[Start of Attachment]

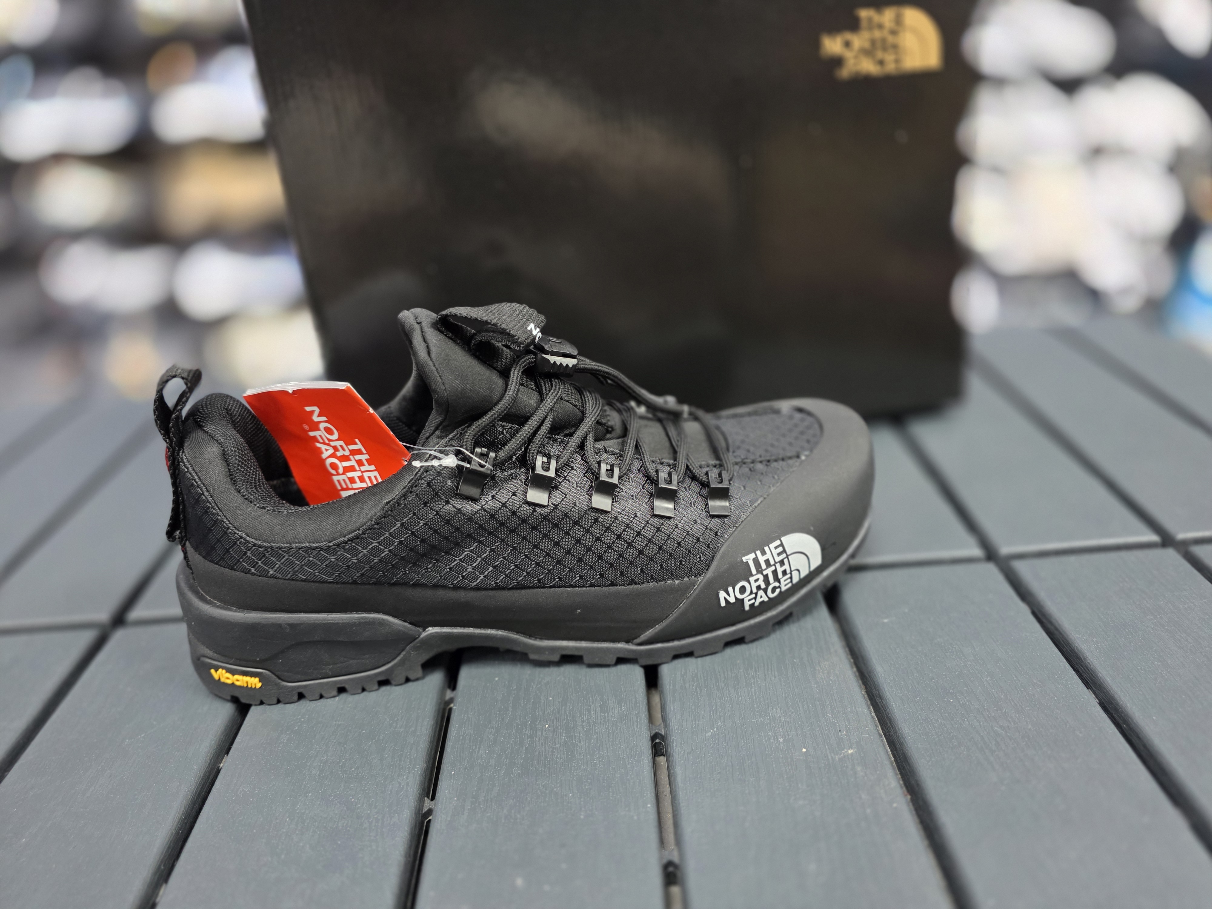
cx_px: 606
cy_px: 454
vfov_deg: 58.9
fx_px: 805
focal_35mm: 23
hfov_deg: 73.9
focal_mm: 6.3
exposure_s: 1/100
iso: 500
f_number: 1.7
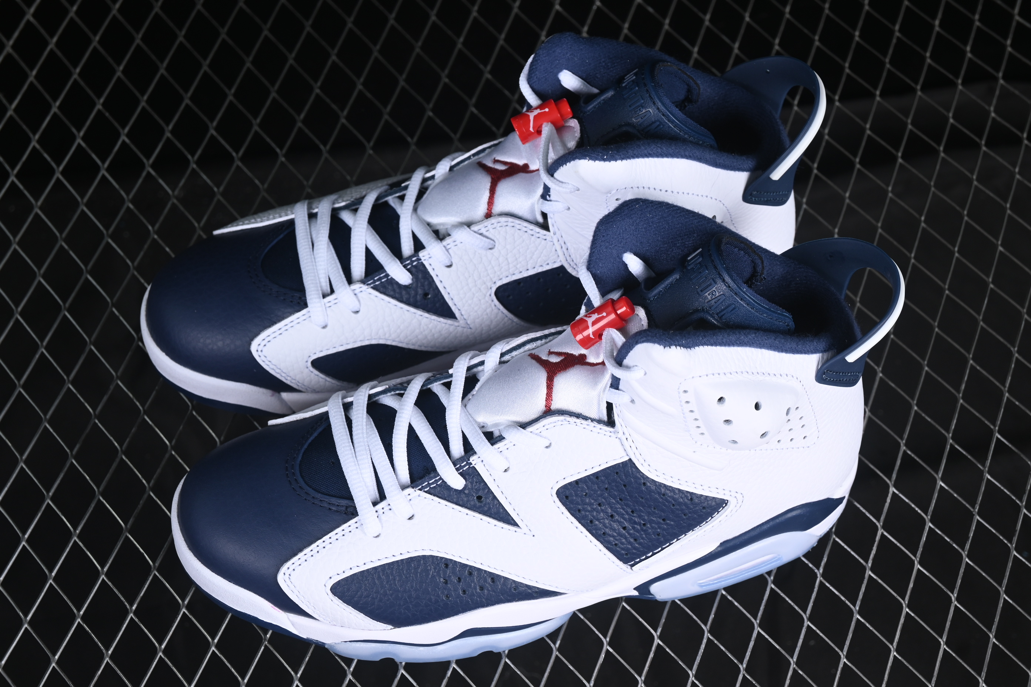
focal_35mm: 75
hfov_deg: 27.0
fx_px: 2148
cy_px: 344
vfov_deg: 18.2
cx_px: 516
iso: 160
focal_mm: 50
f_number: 7.1
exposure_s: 1/80
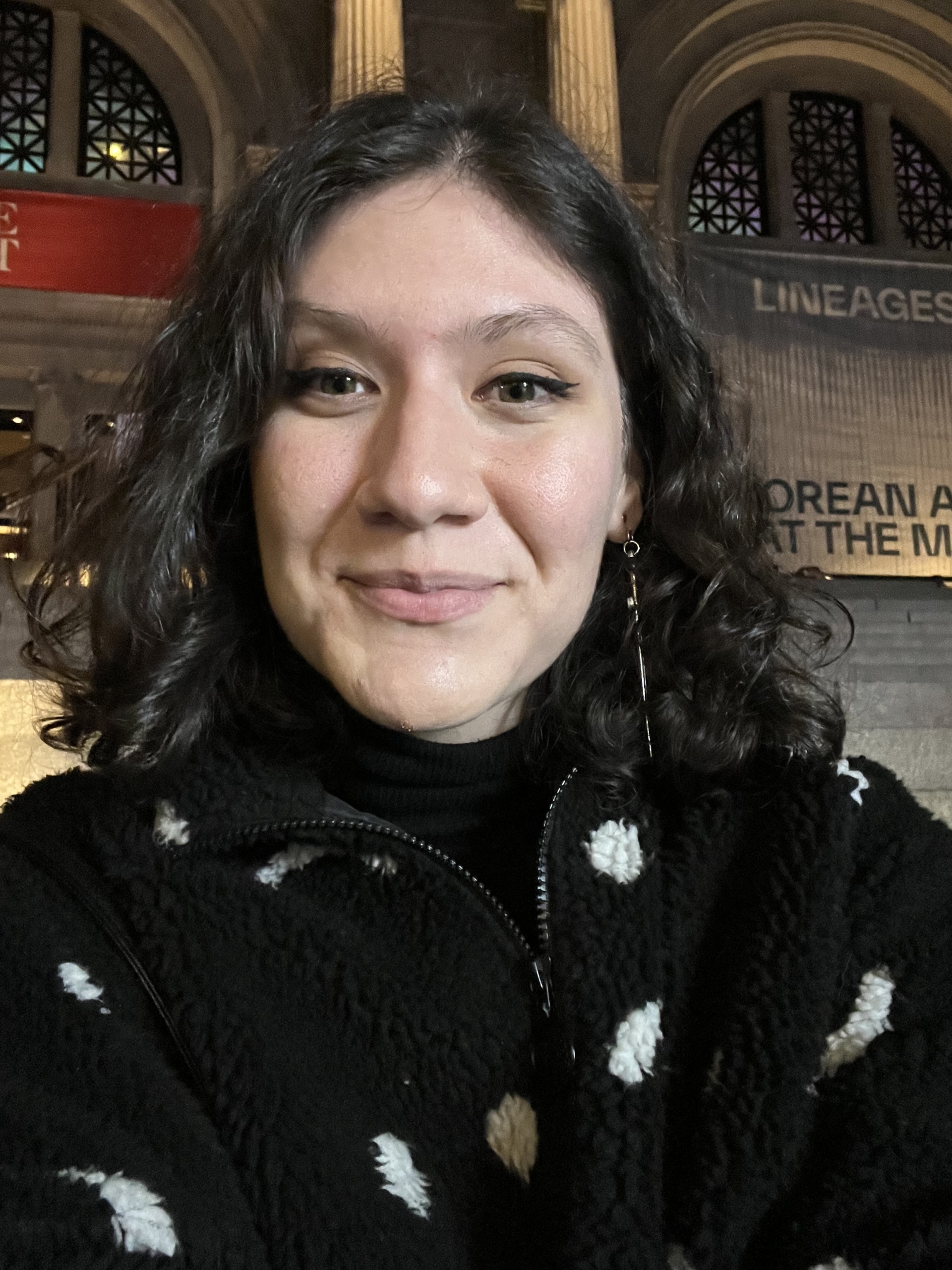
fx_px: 1100
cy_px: 635
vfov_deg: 60.0
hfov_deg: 46.8
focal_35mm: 30
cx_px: 476
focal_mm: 2.71
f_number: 2.2
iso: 640
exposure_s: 1/30
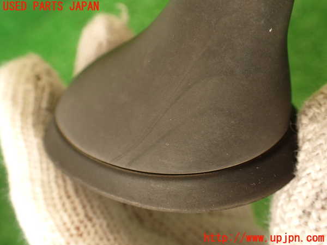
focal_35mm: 32
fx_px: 302
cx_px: 164
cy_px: 122
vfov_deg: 44.2
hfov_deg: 56.8
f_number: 2.4
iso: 200
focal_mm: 5.79
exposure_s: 1/50
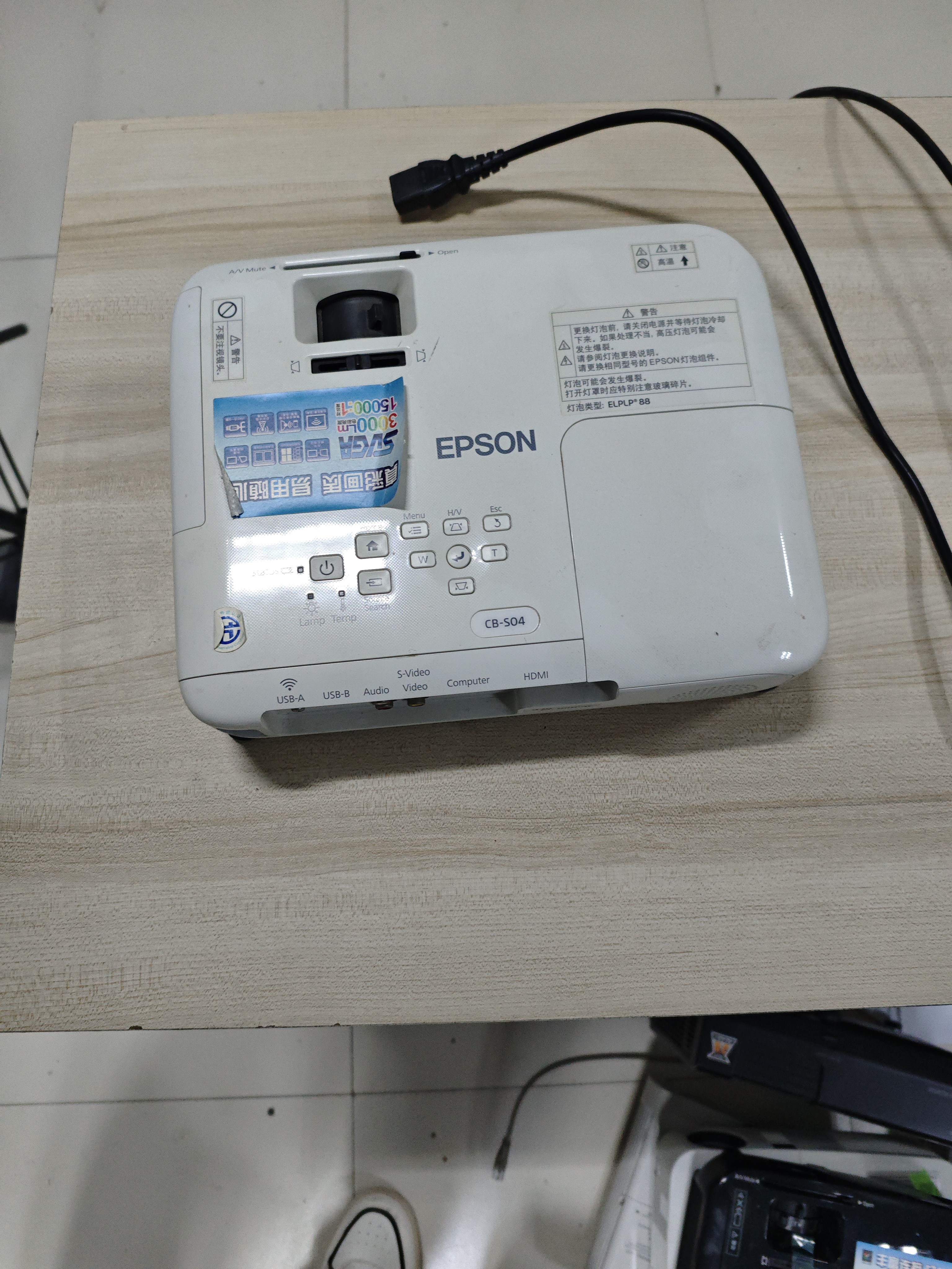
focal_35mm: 23
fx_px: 843
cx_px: 476
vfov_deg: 73.9
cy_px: 634
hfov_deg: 58.9
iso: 500
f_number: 1.6
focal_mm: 6.55
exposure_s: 1/50
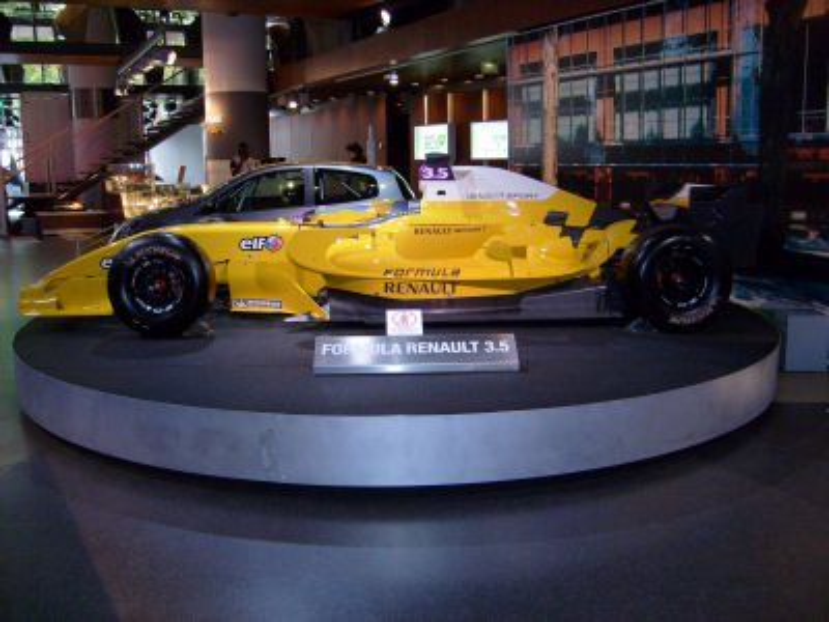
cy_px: 311
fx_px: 838
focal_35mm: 35
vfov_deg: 40.7
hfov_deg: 52.6
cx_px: 414
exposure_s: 1/45
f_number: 2.8
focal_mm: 5.8
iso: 100
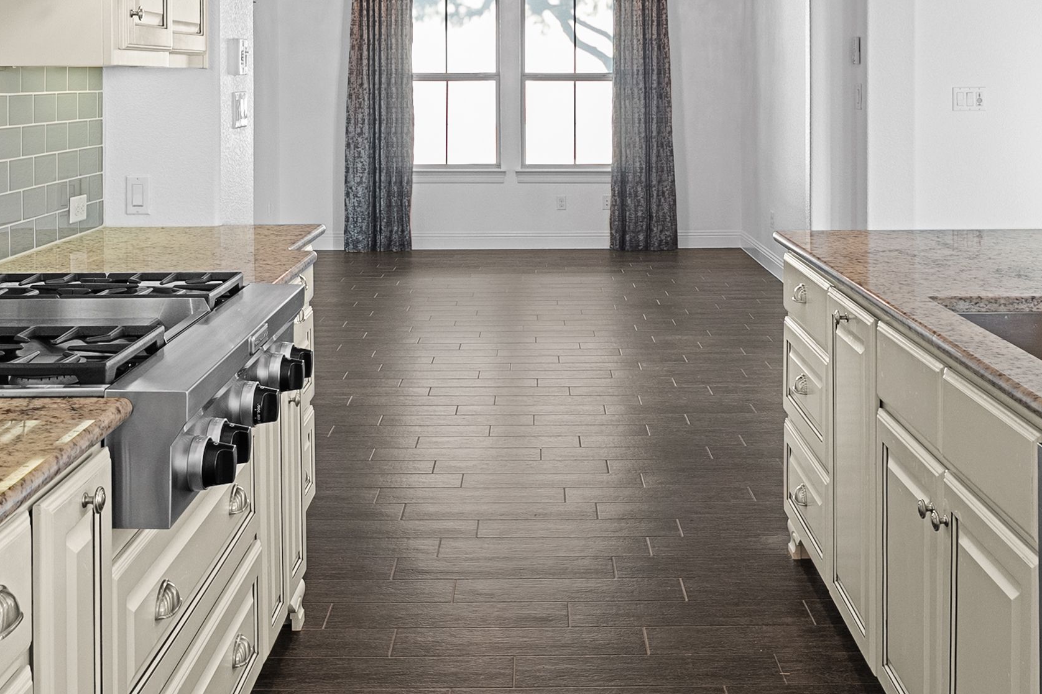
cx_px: 543
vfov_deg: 29.3
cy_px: 68
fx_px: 1273
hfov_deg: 44.5
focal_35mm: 44
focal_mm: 16
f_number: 8
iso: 800
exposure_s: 1/4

[End of Attachment]

DESCRIPTION OF THE TASK: Pictures are to be dropped, and the remaining data set down exactly.

SOLUTION FOR THIS TASK:
cx_px: 606
cy_px: 454
vfov_deg: 58.9
fx_px: 805
focal_35mm: 23
hfov_deg: 73.9
focal_mm: 6.3
exposure_s: 1/100
iso: 500
f_number: 1.7
focal_35mm: 75
hfov_deg: 27.0
fx_px: 2148
cy_px: 344
vfov_deg: 18.2
cx_px: 516
iso: 160
focal_mm: 50
f_number: 7.1
exposure_s: 1/80
fx_px: 1100
cy_px: 635
vfov_deg: 60.0
hfov_deg: 46.8
focal_35mm: 30
cx_px: 476
focal_mm: 2.71
f_number: 2.2
iso: 640
exposure_s: 1/30
focal_35mm: 32
fx_px: 302
cx_px: 164
cy_px: 122
vfov_deg: 44.2
hfov_deg: 56.8
f_number: 2.4
iso: 200
focal_mm: 5.79
exposure_s: 1/50
focal_35mm: 23
fx_px: 843
cx_px: 476
vfov_deg: 73.9
cy_px: 634
hfov_deg: 58.9
iso: 500
f_number: 1.6
focal_mm: 6.55
exposure_s: 1/50
cy_px: 311
fx_px: 838
focal_35mm: 35
vfov_deg: 40.7
hfov_deg: 52.6
cx_px: 414
exposure_s: 1/45
f_number: 2.8
focal_mm: 5.8
iso: 100
cx_px: 543
vfov_deg: 29.3
cy_px: 68
fx_px: 1273
hfov_deg: 44.5
focal_35mm: 44
focal_mm: 16
f_number: 8
iso: 800
exposure_s: 1/4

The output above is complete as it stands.